NEE, u zult ze niet gauw op een fleurige prospectus zien afgebeeld! Die streek van "het land aan de grens", waar wij u dit keer heen willen voeren. Hiervoor hoeft niet en mag ook niet "geworven" worden. De vraag zou zelfs kunnen rijzen: Hoe haalt iemand het in zijn hoofd het in deze uithoek te gaan zoeken. Bij het stellen van die vraag is de teleurstelling natuurlijk niet ver meer. We kunnen maar één bevredigend excuus voor ons schrijven vinden. Het is een kwestie van mentaliteit. Evenmin als bij het zoeken naar geluk en het genieten van alle schoonheid is de objectiviteit der dingen bij het beleven van natuur of een streek van veel belang. Het komt er op aan hoe de mens die dingen persoonlijk ervaart en ze als vernieuwend tot een eigen bezit maakt. Als men de dingen ziet dwars door een geestesgesteldheid heen, dan lokt overal het avontuur, omdat de boom geen boom en het bos geen bos meer blijft, maar boven zijn eigen zijn wordt uitgeheven doordat het deel wordt van de beschouwer. Moeilijk?... Wat raar?... 't Is toch de verklaring waarom wij u voeren naar een gebied, dat voor sommigen misschien rechtvaardiging vergt. Mogelijk valt het echter allemaal nogal mee en wordt de tocht toch interessant. Om eindelijk ter zake te komen: het gaat om het meest zuidelijk gelegen deel van het landgoed "De Utrecht" onder Esbeek, welk deel op de kaart staat aangeduid als de "Kapelhoek".

 

Voor de "ingewijde" voert er een fantastische "sluikweg" naar de "Kapelhoek" maar daar u van gemak houdt, bent u aangewezen op de autoweg. De tol, die daarvoor betaald wordt, is het achterwege blijven van het gevoel in de Kapellenhoek aan het eind van de wereld verzeild te zijn geraakt en dat Nederland hier eigenlijk met kranten diende te zijn dichtgeplakt. Tja, wat wilt ge ook allemaal!

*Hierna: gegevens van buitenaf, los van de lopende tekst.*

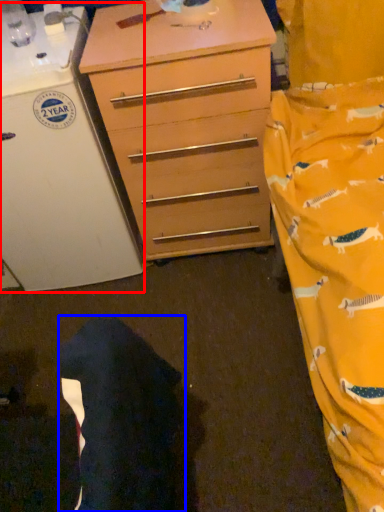
Question: Among these objects, which one is nearest to the camera, appliance (highlighted by a red box) or robe (highlighted by a blue box)?

Choices:
 (A) appliance
 (B) robe

Answer: (B)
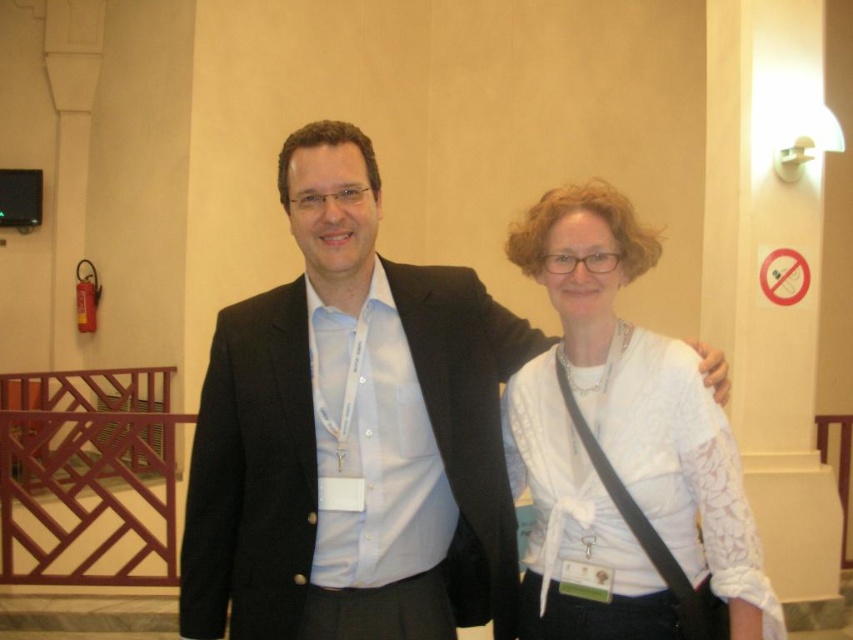
Question: Is the position of black matte suit at center less distant than that of white lace shirt at center?

Choices:
 (A) yes
 (B) no

Answer: (B)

Die autoweg is het ten oosten van de houtvesterij van "De Utrecht" beginnende naar het zuiden lopende deel van de Prins Hendriklaan, waarvan de naam bij de betonweg Esbeek - Eindhoven staat aangegeven. Enige kilometers lang loopt deze weg slingerend en kronkelend langs het weelderige akkerland en door de goed verzorgde bossen van "De Utrecht" langs de Boshoeve met haar weidse open schuur aan de overkant, langs een boswachterswoning en nog een paar huizen via de ontginning Het Goor naar het doel. Het asfaltdek heeft hij dan inmiddels verloren, maar ook de brede zandweg laat zich nog best door een auto berijden.

 

Panneven

Ergens halverwege, waar nog het asfalt lag, hebt ge een brede van Poppel komende zandweg gekruist, de zg. Poppelse dijk. Het loont de moeite, alvorens naar het einddoel te rijden, hier even een "zijsprongetje" naar links te maken en - al door het wat mulle zand ploegend - die Poppelse dijk een naar schatting anderhalve tot twee kilometer in de richting van Lage en Hoge Mierde te vervolgen tot ge aan uw rechterhand het Panneven vindt. Na een minder droog voorjaar en zomer als het huidige is het Panneven een prachtige, uitgestrekte watervlakte in de hei, vanwaar de blik ver over eenzame vlakten naar het zuiden België indwaalt tot waar de blauw-wazige bossen van Arendonk de horizon afsluiten. Jammer genoeg lag het ven enige weken geleden voor het grootste gedeelte uitgedroogd, een situatie die zich normaal echter niet voordoet.

Het verdient aanbeveling bij het zoeken naar het Panneven over een stafkaart te beschikken. De kaart van "De Utrecht" geeft alleen het eigen gebied van de maatschappij en geen aangrenzende delen. Derhalve komt het ven hierop niet voor. Bij het zwerven in deze streken betekent een stafkaart trouwens toch een groot genot, omdat men dan zien kan hoe "De Utrecht" ten opzichte van de omgeving georiënteerd ligt.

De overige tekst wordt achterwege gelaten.